*Study text:*

:::::

Removing elements from dynamic arrays

Question

So, I have this:

#include <stdio.h>
#include <stdlib.h>
#include <string.h>

void remove_element(int* array, int sizeOfArray, int indexToRemove)
{
    int* temp = malloc((sizeOfArray - 1) * sizeof(int*)); // allocate an array with a size 1 less than the current one
    memcpy(temp, array, indexToRemove - 1); // copy everything BEFORE the index
    memcpy(temp+(indexToRemove * sizeof(int*)), temp+((indexToRemove+1) * sizeof(int*)), sizeOfArray - indexToRemove); // copy everything AFTER the index
    free (array);
    array = temp;
}

int main()
{
    int howMany = 20;
    int* test = malloc(howMany * sizeof(int*));


    for (int i = 0; i < howMany; ++i)
        (test[i]) = i;



    printf("%d\n", test[16]);
    remove_element(test, howMany, 16);
    --howMany;
    printf("%d\n", test[16]);
    return 0;
}

It's reasonably self-explanatory, remove_element removes a given element of a dynamic array.

:::::

(Collected data)
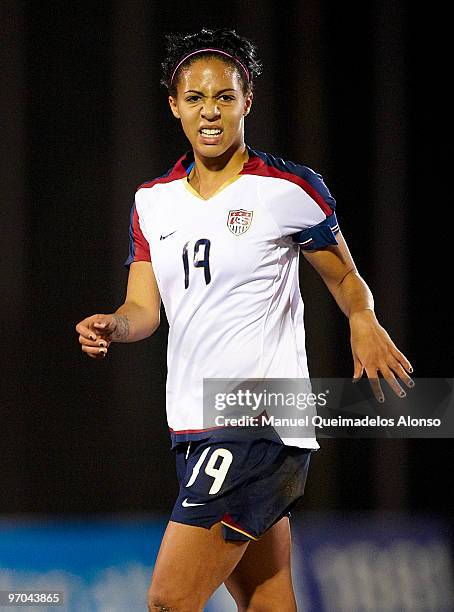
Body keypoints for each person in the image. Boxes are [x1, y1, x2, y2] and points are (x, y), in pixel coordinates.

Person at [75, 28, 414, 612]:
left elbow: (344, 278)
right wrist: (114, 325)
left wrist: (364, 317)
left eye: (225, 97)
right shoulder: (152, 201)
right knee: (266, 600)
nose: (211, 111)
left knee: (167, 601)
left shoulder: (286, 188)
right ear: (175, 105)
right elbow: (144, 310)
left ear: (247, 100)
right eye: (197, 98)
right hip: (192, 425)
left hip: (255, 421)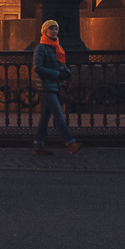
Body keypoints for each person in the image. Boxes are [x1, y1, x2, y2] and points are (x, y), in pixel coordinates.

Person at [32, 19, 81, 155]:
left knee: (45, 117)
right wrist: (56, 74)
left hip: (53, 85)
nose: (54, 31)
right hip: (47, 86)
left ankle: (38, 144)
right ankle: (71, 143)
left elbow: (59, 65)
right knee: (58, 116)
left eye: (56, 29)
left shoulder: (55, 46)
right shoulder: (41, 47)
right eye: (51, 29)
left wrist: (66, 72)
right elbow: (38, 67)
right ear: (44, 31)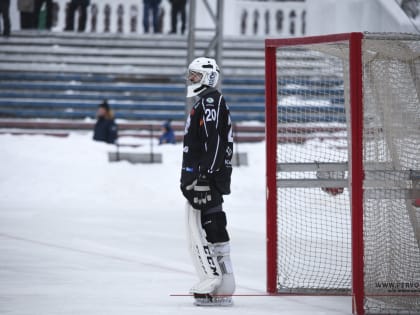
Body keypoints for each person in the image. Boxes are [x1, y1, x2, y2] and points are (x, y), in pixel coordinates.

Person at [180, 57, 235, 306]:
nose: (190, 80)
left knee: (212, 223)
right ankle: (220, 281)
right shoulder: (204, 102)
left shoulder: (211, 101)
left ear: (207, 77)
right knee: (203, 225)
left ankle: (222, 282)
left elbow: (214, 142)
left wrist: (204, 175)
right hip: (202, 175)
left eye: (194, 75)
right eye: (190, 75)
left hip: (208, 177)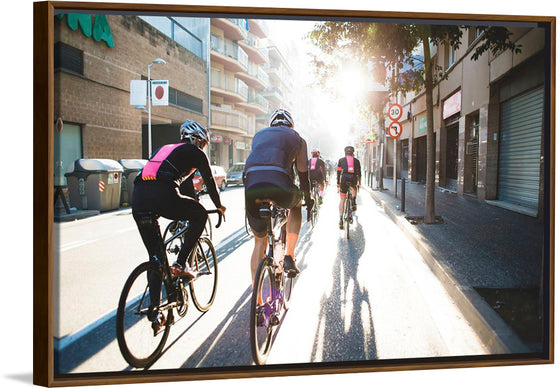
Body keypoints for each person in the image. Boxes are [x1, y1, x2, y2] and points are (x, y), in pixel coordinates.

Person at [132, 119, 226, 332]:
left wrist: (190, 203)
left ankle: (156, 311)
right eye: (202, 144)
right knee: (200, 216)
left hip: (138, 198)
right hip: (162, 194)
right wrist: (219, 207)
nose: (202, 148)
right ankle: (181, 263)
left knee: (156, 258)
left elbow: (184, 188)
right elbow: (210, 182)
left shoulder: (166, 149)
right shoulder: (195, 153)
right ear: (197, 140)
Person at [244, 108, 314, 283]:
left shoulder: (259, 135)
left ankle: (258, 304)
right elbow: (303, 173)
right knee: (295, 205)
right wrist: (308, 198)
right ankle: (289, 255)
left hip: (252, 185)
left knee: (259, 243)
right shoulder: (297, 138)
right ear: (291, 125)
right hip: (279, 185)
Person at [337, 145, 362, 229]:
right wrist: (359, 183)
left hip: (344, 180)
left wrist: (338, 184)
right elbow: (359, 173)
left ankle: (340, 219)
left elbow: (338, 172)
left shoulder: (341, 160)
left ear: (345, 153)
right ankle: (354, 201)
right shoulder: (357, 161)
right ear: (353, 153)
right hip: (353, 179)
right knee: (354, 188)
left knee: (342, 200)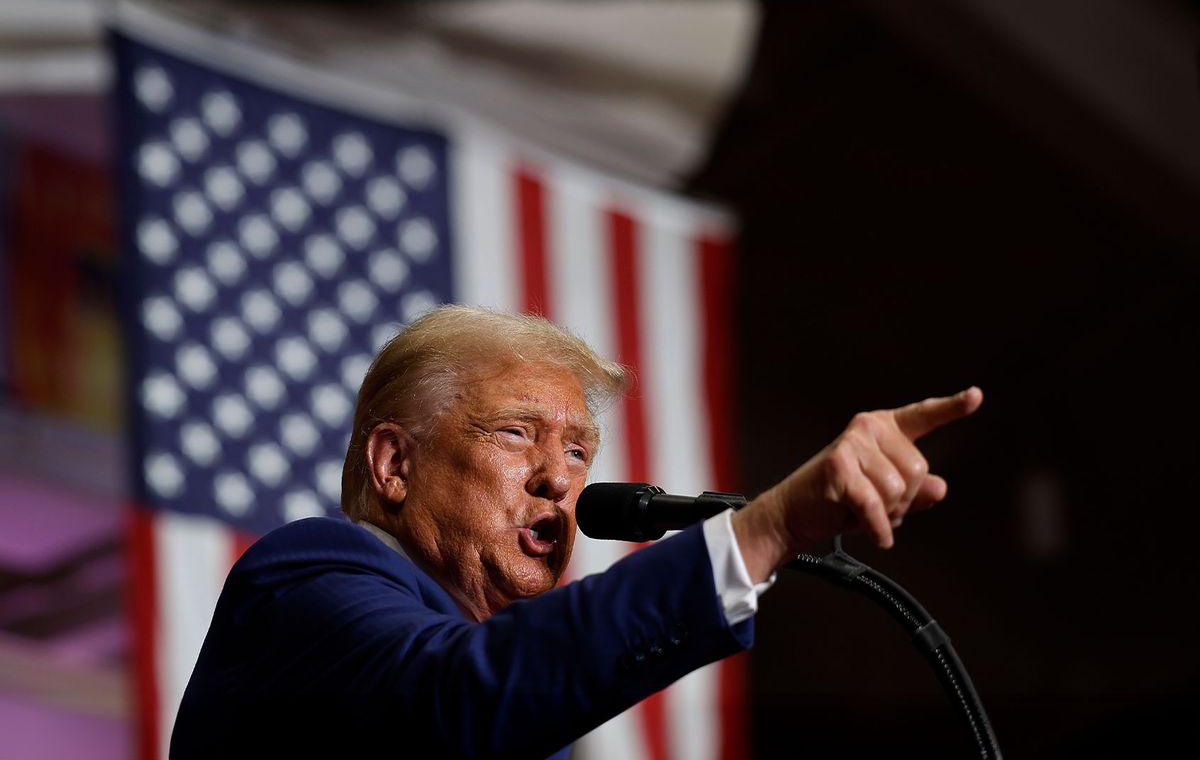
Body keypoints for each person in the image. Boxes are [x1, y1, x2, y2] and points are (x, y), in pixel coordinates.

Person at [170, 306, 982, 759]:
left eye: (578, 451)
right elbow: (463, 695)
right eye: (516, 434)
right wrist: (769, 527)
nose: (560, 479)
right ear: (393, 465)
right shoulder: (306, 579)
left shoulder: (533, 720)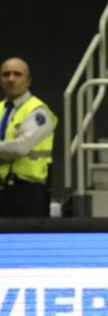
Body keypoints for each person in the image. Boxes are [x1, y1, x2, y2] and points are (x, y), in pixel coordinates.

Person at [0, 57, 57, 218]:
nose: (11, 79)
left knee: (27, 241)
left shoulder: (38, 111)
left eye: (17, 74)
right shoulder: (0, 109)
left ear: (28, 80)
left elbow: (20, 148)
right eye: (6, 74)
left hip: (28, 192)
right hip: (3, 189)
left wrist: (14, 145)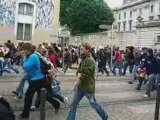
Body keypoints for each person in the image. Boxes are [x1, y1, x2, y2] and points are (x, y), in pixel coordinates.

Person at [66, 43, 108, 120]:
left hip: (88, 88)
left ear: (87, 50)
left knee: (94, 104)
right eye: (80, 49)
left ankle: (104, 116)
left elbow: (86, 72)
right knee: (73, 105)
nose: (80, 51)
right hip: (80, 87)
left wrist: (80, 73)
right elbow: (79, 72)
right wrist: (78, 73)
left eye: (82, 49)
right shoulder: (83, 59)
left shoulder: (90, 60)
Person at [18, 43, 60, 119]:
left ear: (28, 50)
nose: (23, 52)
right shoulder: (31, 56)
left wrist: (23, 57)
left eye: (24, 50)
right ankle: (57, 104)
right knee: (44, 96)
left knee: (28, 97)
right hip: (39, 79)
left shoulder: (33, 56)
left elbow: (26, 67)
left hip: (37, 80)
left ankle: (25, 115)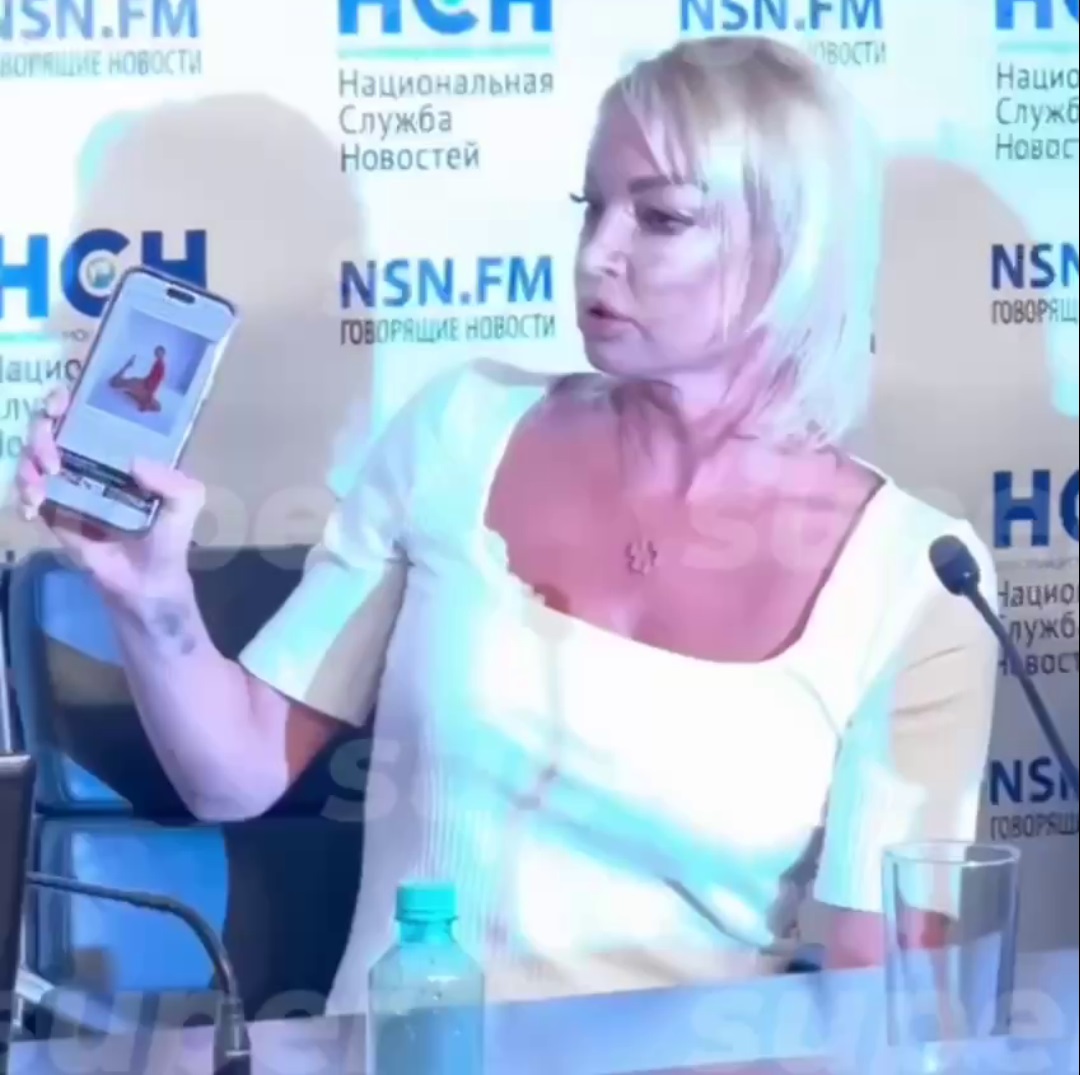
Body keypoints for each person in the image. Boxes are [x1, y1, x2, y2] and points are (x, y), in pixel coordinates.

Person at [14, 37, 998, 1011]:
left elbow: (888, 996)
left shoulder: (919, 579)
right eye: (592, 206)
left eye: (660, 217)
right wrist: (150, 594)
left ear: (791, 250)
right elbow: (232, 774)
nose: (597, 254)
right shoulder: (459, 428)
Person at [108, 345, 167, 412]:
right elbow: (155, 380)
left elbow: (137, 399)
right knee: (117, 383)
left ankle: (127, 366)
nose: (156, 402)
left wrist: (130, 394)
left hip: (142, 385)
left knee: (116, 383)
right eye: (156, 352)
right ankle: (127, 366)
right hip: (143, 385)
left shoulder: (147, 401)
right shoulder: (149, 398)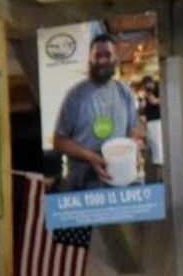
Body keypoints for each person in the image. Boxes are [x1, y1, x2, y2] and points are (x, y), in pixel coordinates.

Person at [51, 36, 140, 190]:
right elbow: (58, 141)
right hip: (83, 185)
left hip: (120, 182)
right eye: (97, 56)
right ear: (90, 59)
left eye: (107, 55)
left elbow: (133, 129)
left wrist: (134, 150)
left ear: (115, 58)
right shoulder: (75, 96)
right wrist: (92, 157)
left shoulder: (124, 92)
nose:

:::::

*Work instructions:* In the forum thread on removing elements from dynamic arrays, what value does main assign to howMany?

*Solution below:* 20